# Please help ID this dynamo



## T90JEEP (Mar 28, 2010)

Bought an old dynamo at a yard sale and am trying to ID it. It has "made in France" stamped on it, as well as a patent date on Jan 10 19?2. I cannot make out the 3rd number on the date. On the main body there is a number "30901" stamped. 
I tried the "Flashlight museum", but they had never seen one before. :shrug:
Any help is appreciated. Thanks.


----------



## T90JEEP (Apr 1, 2010)

I guess this flashlight will go unidentified. If anyone has a source that might be able to help, please give me their info. I own 100+ flashlights, but this one is by far the most rare. 

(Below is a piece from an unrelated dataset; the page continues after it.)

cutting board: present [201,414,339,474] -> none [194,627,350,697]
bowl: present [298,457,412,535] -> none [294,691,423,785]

Thank you CandlePowerForum for allowing me to post this inquiry. 
Scott


----------



## Kirk (Apr 2, 2010)

Hi T90Jeep,
According to Stuart Schneider's book, Collecting Flashlights (copyright 1996), your flashlight was made around 1920 and is/was worth about $50-$75. On page 82 of his book, he shows a catalog page from:

Societe Anonyme ELECTRO-AUTOMATE La Chaux-de-Fonds

Eclairage Electro-Automate

Lampes de Velo

Lampes de Garde

Lampes Sans batterie
Sans pile

Unique

Merveilleux

Indespensable


That's all I got! Oh yeah, welcome to CPF! 

Regards,
Kirk


----------



## T90JEEP (Apr 3, 2010)

Thanks Kirk! Now I'll be brushing up on my french and ordering that book! Thanks again for going out of your way to help a fella out-that light really had me scratchin my head.:thinking: Scott


----------